Linked Lists
Problem
In some situations random insertion in and removal from a sequence is more common than random access. These operations are very inefficient for vectors.
Solution
Unlike arrays, structs, and vectors; linked lists decouple physical and logical order. The data in a linked list are not stored in consecutive memory locations. Instead, a linked list is a collection of cells or nodes. Each cell contains a single data item, plus pointers to its logical neighbors. Here's how the sequence ( 22 32 42 52 ) is represented as a doubly linked lists:
There are other styles of linked lists including singly linked lists, circularly linked lists, lists with header nodes, and sorted linked lists (these are useful for priority queues).
Static Structure
Our implementation provides iterators and allocators:
Implementation
We'll try to reverse engineer STL lists as much as possible (and/or desirable). Here's the general structure of list.h:
#ifndef LIST_H
#define LIST_H
#include <stdexcept>
using namespace std;
#include "alloc.h"
// etc.
#endif
Magic Memory Idiom: Allocators (alloc.h)
An allocator encapsulates a heap and provides methods for allocating and deallocating items from the heap. Allocators are only needed if the system heap (allocator<Type>) is unsatisfactory for a particular application. For example, a custom allocator might use a best-fit rather than a first-fit strategy, or it may implement garbage collection. More commonly, allocators are used when a fixed size block of memory is frequently needed.
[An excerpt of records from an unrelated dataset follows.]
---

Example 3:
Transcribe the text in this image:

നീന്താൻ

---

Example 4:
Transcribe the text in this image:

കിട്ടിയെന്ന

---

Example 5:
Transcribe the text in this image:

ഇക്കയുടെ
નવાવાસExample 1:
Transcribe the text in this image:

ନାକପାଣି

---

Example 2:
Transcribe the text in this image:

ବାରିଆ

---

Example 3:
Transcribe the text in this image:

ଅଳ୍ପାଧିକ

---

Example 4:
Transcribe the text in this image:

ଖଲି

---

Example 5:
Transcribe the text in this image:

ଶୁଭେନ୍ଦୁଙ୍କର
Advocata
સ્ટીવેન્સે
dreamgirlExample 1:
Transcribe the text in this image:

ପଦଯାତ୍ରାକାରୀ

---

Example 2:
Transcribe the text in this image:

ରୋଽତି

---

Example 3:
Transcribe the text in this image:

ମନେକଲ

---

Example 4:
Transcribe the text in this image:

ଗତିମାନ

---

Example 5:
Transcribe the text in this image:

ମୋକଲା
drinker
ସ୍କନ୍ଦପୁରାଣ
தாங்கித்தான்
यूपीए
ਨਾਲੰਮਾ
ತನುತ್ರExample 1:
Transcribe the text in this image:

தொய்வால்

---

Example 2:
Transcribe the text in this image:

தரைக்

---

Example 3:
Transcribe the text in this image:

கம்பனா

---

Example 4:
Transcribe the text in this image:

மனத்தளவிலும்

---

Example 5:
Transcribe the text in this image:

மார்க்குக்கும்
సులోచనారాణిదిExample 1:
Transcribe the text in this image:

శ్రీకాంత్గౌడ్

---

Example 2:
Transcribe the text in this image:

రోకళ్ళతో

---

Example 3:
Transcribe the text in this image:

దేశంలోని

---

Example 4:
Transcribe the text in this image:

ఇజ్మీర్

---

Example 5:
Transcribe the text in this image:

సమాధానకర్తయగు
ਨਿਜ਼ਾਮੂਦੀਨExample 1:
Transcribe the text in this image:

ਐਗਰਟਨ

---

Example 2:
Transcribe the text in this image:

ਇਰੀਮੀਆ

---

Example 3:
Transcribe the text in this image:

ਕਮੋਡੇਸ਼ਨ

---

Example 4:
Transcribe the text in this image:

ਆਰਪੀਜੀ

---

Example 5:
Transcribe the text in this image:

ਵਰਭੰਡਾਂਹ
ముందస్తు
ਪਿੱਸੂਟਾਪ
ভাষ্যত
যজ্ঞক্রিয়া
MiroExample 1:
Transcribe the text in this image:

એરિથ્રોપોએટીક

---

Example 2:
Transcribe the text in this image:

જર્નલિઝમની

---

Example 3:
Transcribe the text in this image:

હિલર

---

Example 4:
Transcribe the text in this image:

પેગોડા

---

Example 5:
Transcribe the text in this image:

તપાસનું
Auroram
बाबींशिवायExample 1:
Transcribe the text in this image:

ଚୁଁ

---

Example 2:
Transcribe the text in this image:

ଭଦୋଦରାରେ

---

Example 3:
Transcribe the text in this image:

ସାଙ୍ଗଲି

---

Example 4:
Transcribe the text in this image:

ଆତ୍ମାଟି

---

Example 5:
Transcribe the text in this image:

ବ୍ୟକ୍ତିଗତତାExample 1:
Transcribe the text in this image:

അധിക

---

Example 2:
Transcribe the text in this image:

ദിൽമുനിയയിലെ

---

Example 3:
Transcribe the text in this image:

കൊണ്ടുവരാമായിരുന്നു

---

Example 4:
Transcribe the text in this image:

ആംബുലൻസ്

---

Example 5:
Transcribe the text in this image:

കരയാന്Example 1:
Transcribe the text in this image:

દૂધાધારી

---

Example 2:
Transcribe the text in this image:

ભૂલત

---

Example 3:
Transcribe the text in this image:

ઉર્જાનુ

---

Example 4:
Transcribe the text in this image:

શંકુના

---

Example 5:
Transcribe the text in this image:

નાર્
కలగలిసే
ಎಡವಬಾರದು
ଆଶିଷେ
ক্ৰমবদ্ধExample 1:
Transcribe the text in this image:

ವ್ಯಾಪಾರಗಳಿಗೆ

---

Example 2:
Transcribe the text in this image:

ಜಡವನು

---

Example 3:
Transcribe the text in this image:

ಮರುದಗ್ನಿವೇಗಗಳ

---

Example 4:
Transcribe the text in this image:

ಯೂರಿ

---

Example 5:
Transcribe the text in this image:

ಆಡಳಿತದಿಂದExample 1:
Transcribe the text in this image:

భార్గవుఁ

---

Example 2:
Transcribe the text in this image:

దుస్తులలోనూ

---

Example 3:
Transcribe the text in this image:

Here's the structure of alloc.h:
#ifndef ALLOC_H
#define ALLOC_H
#include <stdexcept>
using namespace std;
// etc.
#endif
My allocator maintains a list of free cells. A free cell can contain an item or a pointer to the next free cell on the list.
template <class Type>
class Allocator
{
public:
enum { NCELL = 100 };
union FreeCell
{
// WARNING: Union members can't have a
// programmer-defined constructors in VC++
Type item;
FreeCell* next;
};
Allocator(int n = NCELL);
Type* allocate();
void deallocate(Type* c);
private:
FreeCell* freelist;
};
template <class Type>
Allocator<Type>::Allocator(int n /* = 100 */)
{
freelist = new FreeCell[n];
// initialize pointers
for(FreeCell* p = freelist; p < freelist + n - 1; p++)
p->next = p + 1;
p->next = 0;
}
template <class Type>
Type* Allocator<Type>::allocate()
{
if (!freelist) // temporarily out of heap
{
freelist = new FreeCell[NCELL];
if (!freelist) throw runtime_error("Out of memory"); // Yikes!
// initialize pointers
for(FreeCell* p = freelist; p < freelist + NCELL - 1; p++)
p->next = p + 1;
p->next = 0;
}
FreeCell* f = freelist;
freelist = freelist->next;
return (Type*) f;
}
template <class Type>
void Allocator<Type>::deallocate(Type* c)
{
FreeCell* f = (FreeCell*)c;
f->next = freelist;
freelist = f;
}
List<Item>
List<Item> is a template. To maintain consistent use of the template parameter, Cell and Iterator are declared as inner classes. Naturally, the orthodox canonical form pattern is used:
template <class Item>
class List
{
public:
// OCF stuff
List() { first = last = 0; }
List(const List<Item>& l) { copy(l); }
~List() { free(); }
List<Item>& operator=(const List<Item>& l);
// inner classes
class Iterator; // forward reference
class Cell; // forward reference
typedef Allocator<Cell> Allocator; // see alloc.h
class Cell { /* see below */ };
class Iterator { /* see below */ };
// member functions
void erase(Iterator p);
void insert(Iterator p, const Item i);
void push_front(const Item i);
void push_back(Item i);
Iterator begin() { return Iterator(first); }
Iterator end() { return Iterator(); }
bool empty() { return first == 0; }
Item& front()
{
if (!first) throw logic_error("List is empty");
return first->data;
}
private:
Cell *first, *last;
void free();
void copy(const List<Item>& l);
};
Cells
Remember, Cell is an inner class of List<Item>, which identifies all references to Item in Cell with the template parameter of the outer class. Because the outer class is a template, it seems all inner class member functions must be inline in VC++. Note that new and delete are redefined to allocate and deallocate from a static allocator member:
class Cell
{
// Cell(Item i) { data = i; prev = next = 0; } NO!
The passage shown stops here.